═════ Source document
Trading recommendations in a Collective Marketplace

As I mentioned in the first post on this topic, the Collective Marketplace is a little harder to define. It may look like the bloggosphere as a whole, or a group os bloggers (e.g. British Mummy Bloggers or TechCrunch) but I think the best example of a Collective Marketplace is YouTube.

At first you may think of YouTube as a Networked Marketplace, and I think there is a valuable argument for that, but I see it as far more of a Collective environment. This is because each individual YouTube user, particularly video bloggers or podcasters have far less influence on one another, from a automated position (i.e. If I comment on a YouTube video, or share it on another platform, that doesn't necessarily become visible to a network of my peers, unlike in Facebook or Twitter).

This means that the power of a recommendation within a collective marketplace often has it's greatest value when it is shared proactively by another member of the collective or by someone sharing that recommendation into a network like Twitter, Linkedin or Facebook.

The recent trend in "Haul Videos", where teenagers (girls for the most part) talk their YouTube fans through their latest shopping purstuis is a great example of how a recommendation in the collective marketplace can really drive attention towards a brand. As you can see from the video below from meganheartsmakeup on YouTube (which at time of writing has had over 112,000 views) shows how a recommendation in a collective marketplace has a far deeper level of engagement, and requires more from the person giving the recommendation.

Haul Videos and similarly UnBoxing Videos, product reviews on Amazon or hotel reviews on Trip Advisor are all examples of how a recommendation in the collective marketplace can provide a far more substantial, and more deeply engaged recommendation, that then has the power to spread back into the networked marketplace.

Over to you...

Is you brand facilitating recommendation in collective or networked marketplaces/ if so how?

Is there more value in a recommendation from a collective marketplace or is volume in the networked marketplace more important?
══════════
═════ Stored records
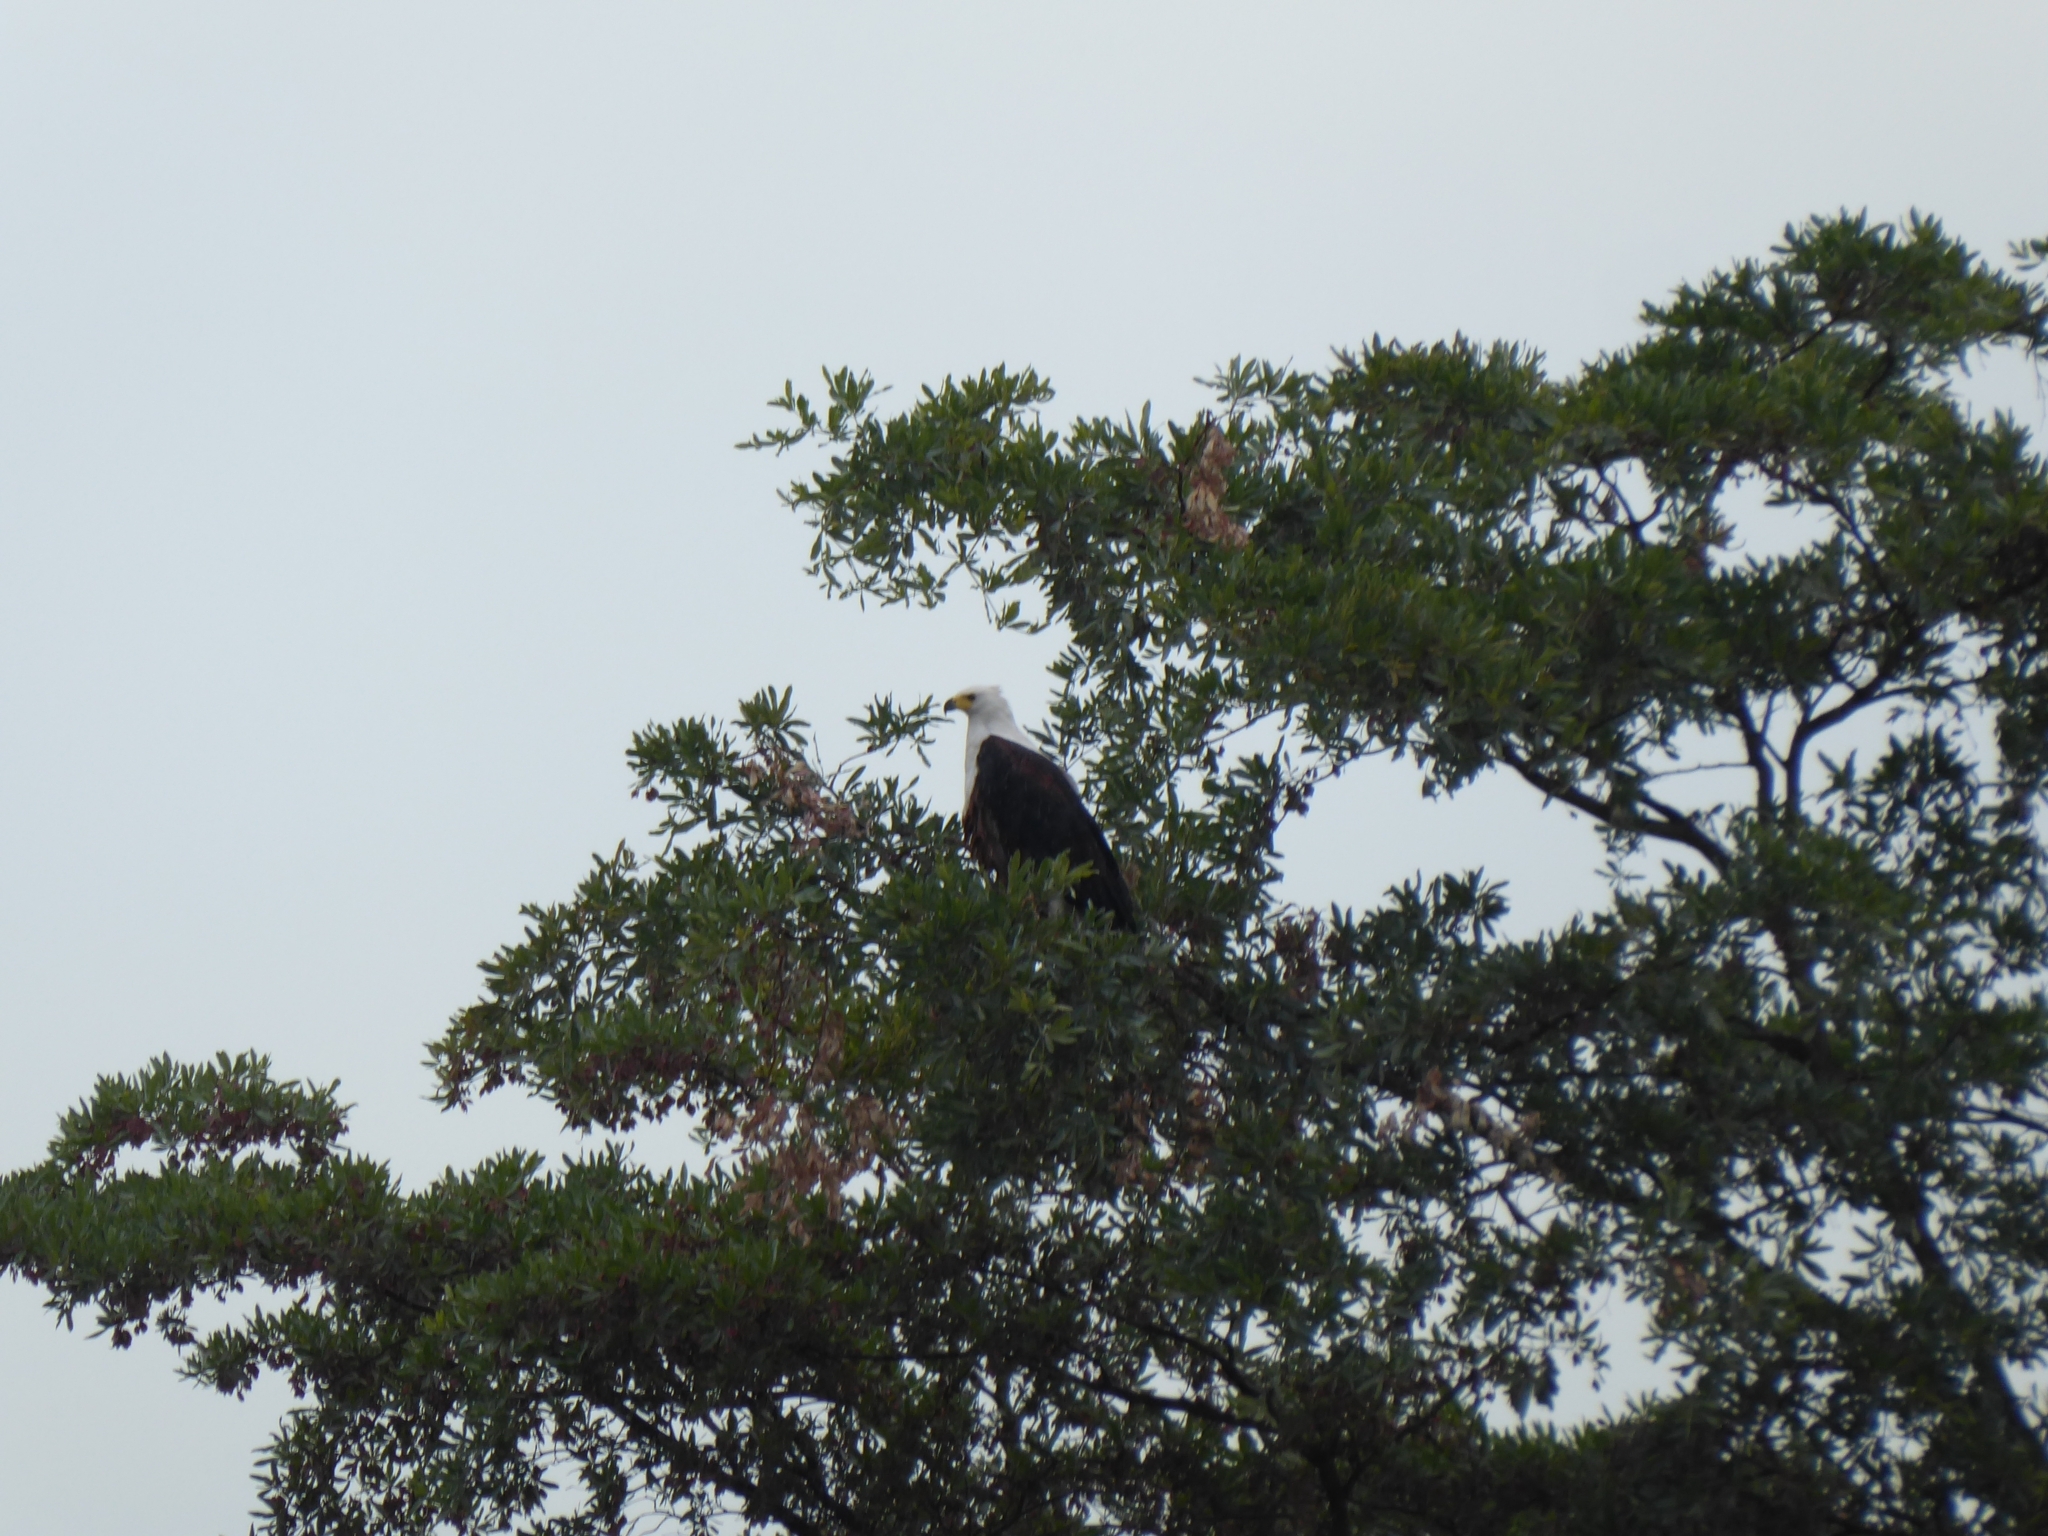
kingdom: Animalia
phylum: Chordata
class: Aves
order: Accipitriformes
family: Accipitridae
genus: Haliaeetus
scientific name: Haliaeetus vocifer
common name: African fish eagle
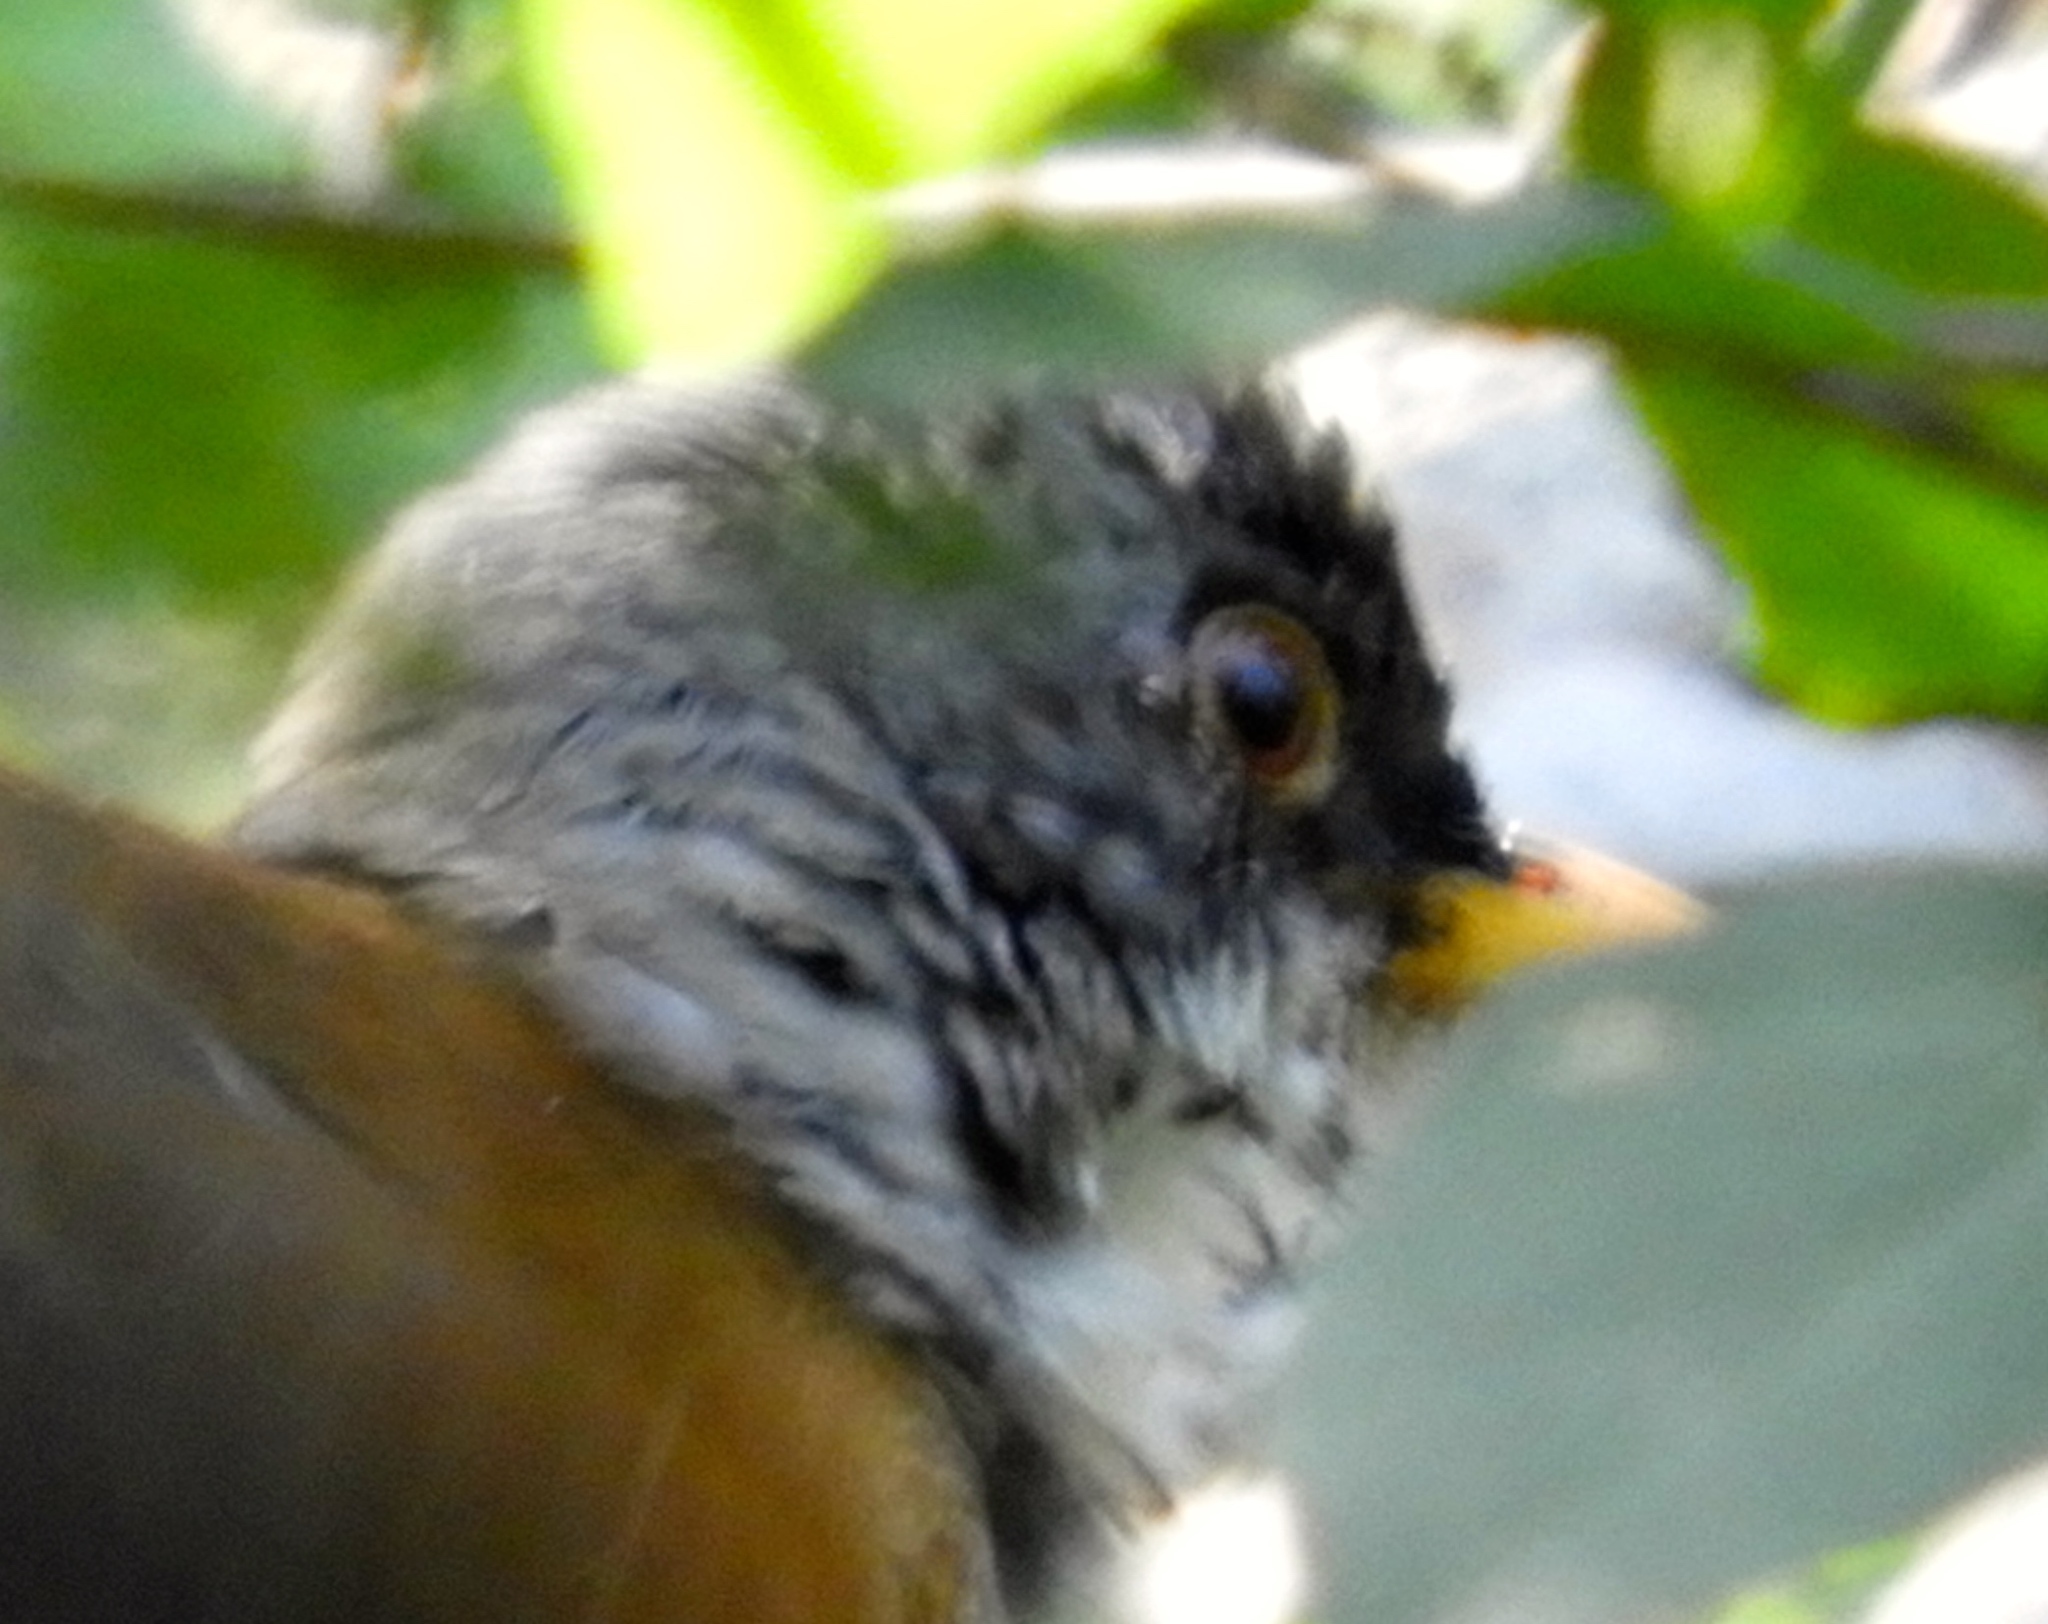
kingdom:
══════════
* [Written exercise]:
Return the passage from the post on trading recommendations in a Collective Marketplace, starting with "The recent trend" and going on through "giving the recommendation.", copied word for word. The items play no part in this exercise.

* [Problem solution]:
The recent trend in "Haul Videos", where teenagers (girls for the most part) talk their YouTube fans through their latest shopping purstuis is a great example of how a recommendation in the collective marketplace can really drive attention towards a brand. As you can see from the video below from meganheartsmakeup on YouTube (which at time of writing has had over 112,000 views) shows how a recommendation in a collective marketplace has a far deeper level of engagement, and requires more from the person giving the recommendation.